### Aim of the task
Copy out every one of the entries below, word for word.

Top of Records shown

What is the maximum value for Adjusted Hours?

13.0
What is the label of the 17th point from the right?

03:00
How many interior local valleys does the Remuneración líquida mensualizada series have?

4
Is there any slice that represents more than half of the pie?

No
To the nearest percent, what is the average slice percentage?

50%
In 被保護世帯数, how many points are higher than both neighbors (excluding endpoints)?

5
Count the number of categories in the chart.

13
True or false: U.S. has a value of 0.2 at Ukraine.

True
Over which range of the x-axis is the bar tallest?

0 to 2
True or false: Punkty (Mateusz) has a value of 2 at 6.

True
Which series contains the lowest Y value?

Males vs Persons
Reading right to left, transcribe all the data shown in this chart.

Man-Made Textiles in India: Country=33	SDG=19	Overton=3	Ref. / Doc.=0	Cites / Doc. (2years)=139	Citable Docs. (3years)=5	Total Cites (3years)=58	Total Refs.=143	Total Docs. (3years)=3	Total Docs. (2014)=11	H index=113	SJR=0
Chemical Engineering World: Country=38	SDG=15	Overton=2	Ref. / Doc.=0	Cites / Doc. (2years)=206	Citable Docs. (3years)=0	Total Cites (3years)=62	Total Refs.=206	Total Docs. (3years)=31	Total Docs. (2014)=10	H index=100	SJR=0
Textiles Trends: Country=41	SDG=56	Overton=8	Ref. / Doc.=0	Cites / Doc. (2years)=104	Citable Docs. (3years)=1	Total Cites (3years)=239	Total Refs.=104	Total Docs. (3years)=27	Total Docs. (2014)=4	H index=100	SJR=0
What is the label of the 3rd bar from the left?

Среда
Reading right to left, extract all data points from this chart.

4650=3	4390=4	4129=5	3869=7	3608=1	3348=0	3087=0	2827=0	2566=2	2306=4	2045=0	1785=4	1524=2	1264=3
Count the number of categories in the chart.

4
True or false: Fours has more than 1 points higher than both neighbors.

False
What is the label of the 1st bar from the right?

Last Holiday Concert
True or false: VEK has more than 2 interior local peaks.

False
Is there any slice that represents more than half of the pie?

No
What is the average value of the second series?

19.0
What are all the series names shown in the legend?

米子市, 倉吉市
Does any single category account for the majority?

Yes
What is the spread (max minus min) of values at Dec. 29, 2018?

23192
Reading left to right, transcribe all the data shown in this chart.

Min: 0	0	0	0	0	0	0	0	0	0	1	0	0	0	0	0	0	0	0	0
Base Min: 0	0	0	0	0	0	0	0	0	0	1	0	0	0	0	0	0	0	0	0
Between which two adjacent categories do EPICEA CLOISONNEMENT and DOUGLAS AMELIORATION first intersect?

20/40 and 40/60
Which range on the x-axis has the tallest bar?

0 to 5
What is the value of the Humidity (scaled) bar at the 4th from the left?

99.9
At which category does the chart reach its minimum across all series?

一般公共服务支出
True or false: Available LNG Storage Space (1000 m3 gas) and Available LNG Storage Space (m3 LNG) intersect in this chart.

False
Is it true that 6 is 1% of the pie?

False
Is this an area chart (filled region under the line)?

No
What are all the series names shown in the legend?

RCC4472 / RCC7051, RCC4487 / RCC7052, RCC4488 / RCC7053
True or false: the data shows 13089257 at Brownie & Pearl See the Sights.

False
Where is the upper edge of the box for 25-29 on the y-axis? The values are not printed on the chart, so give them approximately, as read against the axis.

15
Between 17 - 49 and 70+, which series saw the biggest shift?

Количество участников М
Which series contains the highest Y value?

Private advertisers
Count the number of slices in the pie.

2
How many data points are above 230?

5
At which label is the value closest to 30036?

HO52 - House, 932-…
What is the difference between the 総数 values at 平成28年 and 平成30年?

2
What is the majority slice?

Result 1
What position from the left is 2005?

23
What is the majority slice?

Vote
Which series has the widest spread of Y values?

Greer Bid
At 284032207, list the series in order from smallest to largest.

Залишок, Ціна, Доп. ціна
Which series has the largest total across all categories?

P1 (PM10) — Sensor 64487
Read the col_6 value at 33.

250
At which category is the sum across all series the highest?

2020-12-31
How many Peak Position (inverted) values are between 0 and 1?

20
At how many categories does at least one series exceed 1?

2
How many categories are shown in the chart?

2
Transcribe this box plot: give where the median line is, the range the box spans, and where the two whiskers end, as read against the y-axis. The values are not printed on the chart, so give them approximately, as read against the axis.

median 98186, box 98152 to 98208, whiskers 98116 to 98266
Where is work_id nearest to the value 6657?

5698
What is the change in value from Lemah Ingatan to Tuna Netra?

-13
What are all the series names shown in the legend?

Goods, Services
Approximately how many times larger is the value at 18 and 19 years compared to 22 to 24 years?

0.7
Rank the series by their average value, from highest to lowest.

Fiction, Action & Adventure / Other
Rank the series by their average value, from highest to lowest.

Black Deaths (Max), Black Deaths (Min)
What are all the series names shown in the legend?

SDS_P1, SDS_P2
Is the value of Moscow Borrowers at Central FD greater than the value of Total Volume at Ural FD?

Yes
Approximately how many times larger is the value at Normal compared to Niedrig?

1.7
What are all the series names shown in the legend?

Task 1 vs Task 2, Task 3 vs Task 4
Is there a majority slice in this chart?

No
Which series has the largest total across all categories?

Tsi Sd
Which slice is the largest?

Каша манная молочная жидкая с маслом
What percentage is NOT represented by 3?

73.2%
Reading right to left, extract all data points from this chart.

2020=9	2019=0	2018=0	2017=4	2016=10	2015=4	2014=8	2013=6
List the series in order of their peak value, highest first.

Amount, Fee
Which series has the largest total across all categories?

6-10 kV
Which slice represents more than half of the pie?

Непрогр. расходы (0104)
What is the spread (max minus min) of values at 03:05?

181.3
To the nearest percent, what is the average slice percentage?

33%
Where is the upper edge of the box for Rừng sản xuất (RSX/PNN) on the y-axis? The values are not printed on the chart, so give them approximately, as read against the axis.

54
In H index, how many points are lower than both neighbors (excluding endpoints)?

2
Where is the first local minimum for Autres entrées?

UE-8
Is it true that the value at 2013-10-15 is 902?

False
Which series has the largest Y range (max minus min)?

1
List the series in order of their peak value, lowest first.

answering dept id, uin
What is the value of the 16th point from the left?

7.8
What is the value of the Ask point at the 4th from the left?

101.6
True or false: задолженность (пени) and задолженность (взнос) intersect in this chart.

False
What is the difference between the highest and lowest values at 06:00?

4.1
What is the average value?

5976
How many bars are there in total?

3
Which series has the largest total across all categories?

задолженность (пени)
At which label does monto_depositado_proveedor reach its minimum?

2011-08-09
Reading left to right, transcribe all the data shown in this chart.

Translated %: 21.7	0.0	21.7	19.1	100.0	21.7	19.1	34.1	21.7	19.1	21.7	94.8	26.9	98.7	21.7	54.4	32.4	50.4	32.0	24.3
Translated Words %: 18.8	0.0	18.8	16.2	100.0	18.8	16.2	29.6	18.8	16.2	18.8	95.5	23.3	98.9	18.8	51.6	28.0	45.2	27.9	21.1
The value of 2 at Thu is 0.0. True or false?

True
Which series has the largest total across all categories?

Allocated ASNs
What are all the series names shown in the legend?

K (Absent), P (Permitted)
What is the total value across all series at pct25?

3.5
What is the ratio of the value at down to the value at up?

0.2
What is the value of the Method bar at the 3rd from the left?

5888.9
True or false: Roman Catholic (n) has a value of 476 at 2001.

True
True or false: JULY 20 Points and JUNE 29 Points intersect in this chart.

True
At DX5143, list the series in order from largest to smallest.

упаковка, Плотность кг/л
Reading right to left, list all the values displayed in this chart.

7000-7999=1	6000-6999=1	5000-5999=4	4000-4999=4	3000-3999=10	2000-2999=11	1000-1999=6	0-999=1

Bottom of Records shown

### Your response
What is the maximum value for Adjusted Hours?

13.0
What is the label of the 17th point from the right?

03:00
How many interior local valleys does the Remuneración líquida mensualizada series have?

4
Is there any slice that represents more than half of the pie?

No
To the nearest percent, what is the average slice percentage?

50%
In 被保護世帯数, how many points are higher than both neighbors (excluding endpoints)?

5
Count the number of categories in the chart.

13
True or false: U.S. has a value of 0.2 at Ukraine.

True
Over which range of the x-axis is the bar tallest?

0 to 2
True or false: Punkty (Mateusz) has a value of 2 at 6.

True
Which series contains the lowest Y value?

Males vs Persons
Reading right to left, transcribe all the data shown in this chart.

Man-Made Textiles in India: Country=33	SDG=19	Overton=3	Ref. / Doc.=0	Cites / Doc. (2years)=139	Citable Docs. (3years)=5	Total Cites (3years)=58	Total Refs.=143	Total Docs. (3years)=3	Total Docs. (2014)=11	H index=113	SJR=0
Chemical Engineering World: Country=38	SDG=15	Overton=2	Ref. / Doc.=0	Cites / Doc. (2years)=206	Citable Docs. (3years)=0	Total Cites (3years)=62	Total Refs.=206	Total Docs. (3years)=31	Total Docs. (2014)=10	H index=100	SJR=0
Textiles Trends: Country=41	SDG=56	Overton=8	Ref. / Doc.=0	Cites / Doc. (2years)=104	Citable Docs. (3years)=1	Total Cites (3years)=239	Total Refs.=104	Total Docs. (3years)=27	Total Docs. (2014)=4	H index=100	SJR=0
What is the label of the 3rd bar from the left?

Среда
Reading right to left, extract all data points from this chart.

4650=3	4390=4	4129=5	3869=7	3608=1	3348=0	3087=0	2827=0	2566=2	2306=4	2045=0	1785=4	1524=2	1264=3
Count the number of categories in the chart.

4
True or false: Fours has more than 1 points higher than both neighbors.

False
What is the label of the 1st bar from the right?

Last Holiday Concert
True or false: VEK has more than 2 interior local peaks.

False
Is there any slice that represents more than half of the pie?

No
What is the average value of the second series?

19.0
What are all the series names shown in the legend?

米子市, 倉吉市
Does any single category account for the majority?

Yes
What is the spread (max minus min) of values at Dec. 29, 2018?

23192
Reading left to right, transcribe all the data shown in this chart.

Min: 0	0	0	0	0	0	0	0	0	0	1	0	0	0	0	0	0	0	0	0
Base Min: 0	0	0	0	0	0	0	0	0	0	1	0	0	0	0	0	0	0	0	0
Between which two adjacent categories do EPICEA CLOISONNEMENT and DOUGLAS AMELIORATION first intersect?

20/40 and 40/60
Which range on the x-axis has the tallest bar?

0 to 5
What is the value of the Humidity (scaled) bar at the 4th from the left?

99.9
At which category does the chart reach its minimum across all series?

一般公共服务支出
True or false: Available LNG Storage Space (1000 m3 gas) and Available LNG Storage Space (m3 LNG) intersect in this chart.

False
Is it true that 6 is 1% of the pie?

False
Is this an area chart (filled region under the line)?

No
What are all the series names shown in the legend?

RCC4472 / RCC7051, RCC4487 / RCC7052, RCC4488 / RCC7053
True or false: the data shows 13089257 at Brownie & Pearl See the Sights.

False
Where is the upper edge of the box for 25-29 on the y-axis? The values are not printed on the chart, so give them approximately, as read against the axis.

15
Between 17 - 49 and 70+, which series saw the biggest shift?

Количество участников М
Which series contains the highest Y value?

Private advertisers
Count the number of slices in the pie.

2
How many data points are above 230?

5
At which label is the value closest to 30036?

HO52 - House, 932-…
What is the difference between the 総数 values at 平成28年 and 平成30年?

2
What is the majority slice?

Result 1
What position from the left is 2005?

23
What is the majority slice?

Vote
Which series has the widest spread of Y values?

Greer Bid
At 284032207, list the series in order from smallest to largest.

Залишок, Ціна, Доп. ціна
Which series has the largest total across all categories?

P1 (PM10) — Sensor 64487
Read the col_6 value at 33.

250
At which category is the sum across all series the highest?

2020-12-31
How many Peak Position (inverted) values are between 0 and 1?

20
At how many categories does at least one series exceed 1?

2
How many categories are shown in the chart?

2
Transcribe this box plot: give where the median line is, the range the box spans, and where the two whiskers end, as read against the y-axis. The values are not printed on the chart, so give them approximately, as read against the axis.

median 98186, box 98152 to 98208, whiskers 98116 to 98266
Where is work_id nearest to the value 6657?

5698
What is the change in value from Lemah Ingatan to Tuna Netra?

-13
What are all the series names shown in the legend?

Goods, Services
Approximately how many times larger is the value at 18 and 19 years compared to 22 to 24 years?

0.7
Rank the series by their average value, from highest to lowest.

Fiction, Action & Adventure / Other
Rank the series by their average value, from highest to lowest.

Black Deaths (Max), Black Deaths (Min)
What are all the series names shown in the legend?

SDS_P1, SDS_P2
Is the value of Moscow Borrowers at Central FD greater than the value of Total Volume at Ural FD?

Yes
Approximately how many times larger is the value at Normal compared to Niedrig?

1.7
What are all the series names shown in the legend?

Task 1 vs Task 2, Task 3 vs Task 4
Is there a majority slice in this chart?

No
Which series has the largest total across all categories?

Tsi Sd
Which slice is the largest?

Каша манная молочная жидкая с маслом
What percentage is NOT represented by 3?

73.2%
Reading right to left, extract all data points from this chart.

2020=9	2019=0	2018=0	2017=4	2016=10	2015=4	2014=8	2013=6
List the series in order of their peak value, highest first.

Amount, Fee
Which series has the largest total across all categories?

6-10 kV
Which slice represents more than half of the pie?

Непрогр. расходы (0104)
What is the spread (max minus min) of values at 03:05?

181.3
To the nearest percent, what is the average slice percentage?

33%
Where is the upper edge of the box for Rừng sản xuất (RSX/PNN) on the y-axis? The values are not printed on the chart, so give them approximately, as read against the axis.

54
In H index, how many points are lower than both neighbors (excluding endpoints)?

2
Where is the first local minimum for Autres entrées?

UE-8
Is it true that the value at 2013-10-15 is 902?

False
Which series has the largest Y range (max minus min)?

1
List the series in order of their peak value, lowest first.

answering dept id, uin
What is the value of the 16th point from the left?

7.8
What is the value of the Ask point at the 4th from the left?

101.6
True or false: задолженность (пени) and задолженность (взнос) intersect in this chart.

False
What is the difference between the highest and lowest values at 06:00?

4.1
What is the average value?

5976
How many bars are there in total?

3
Which series has the largest total across all categories?

задолженность (пени)
At which label does monto_depositado_proveedor reach its minimum?

2011-08-09
Reading left to right, transcribe all the data shown in this chart.

Translated %: 21.7	0.0	21.7	19.1	100.0	21.7	19.1	34.1	21.7	19.1	21.7	94.8	26.9	98.7	21.7	54.4	32.4	50.4	32.0	24.3
Translated Words %: 18.8	0.0	18.8	16.2	100.0	18.8	16.2	29.6	18.8	16.2	18.8	95.5	23.3	98.9	18.8	51.6	28.0	45.2	27.9	21.1
The value of 2 at Thu is 0.0. True or false?

True
Which series has the largest total across all categories?

Allocated ASNs
What are all the series names shown in the legend?

K (Absent), P (Permitted)
What is the total value across all series at pct25?

3.5
What is the ratio of the value at down to the value at up?

0.2
What is the value of the Method bar at the 3rd from the left?

5888.9
True or false: Roman Catholic (n) has a value of 476 at 2001.

True
True or false: JULY 20 Points and JUNE 29 Points intersect in this chart.

True
At DX5143, list the series in order from largest to smallest.

упаковка, Плотность кг/л
Reading right to left, list all the values displayed in this chart.

7000-7999=1	6000-6999=1	5000-5999=4	4000-4999=4	3000-3999=10	2000-2999=11	1000-1999=6	0-999=1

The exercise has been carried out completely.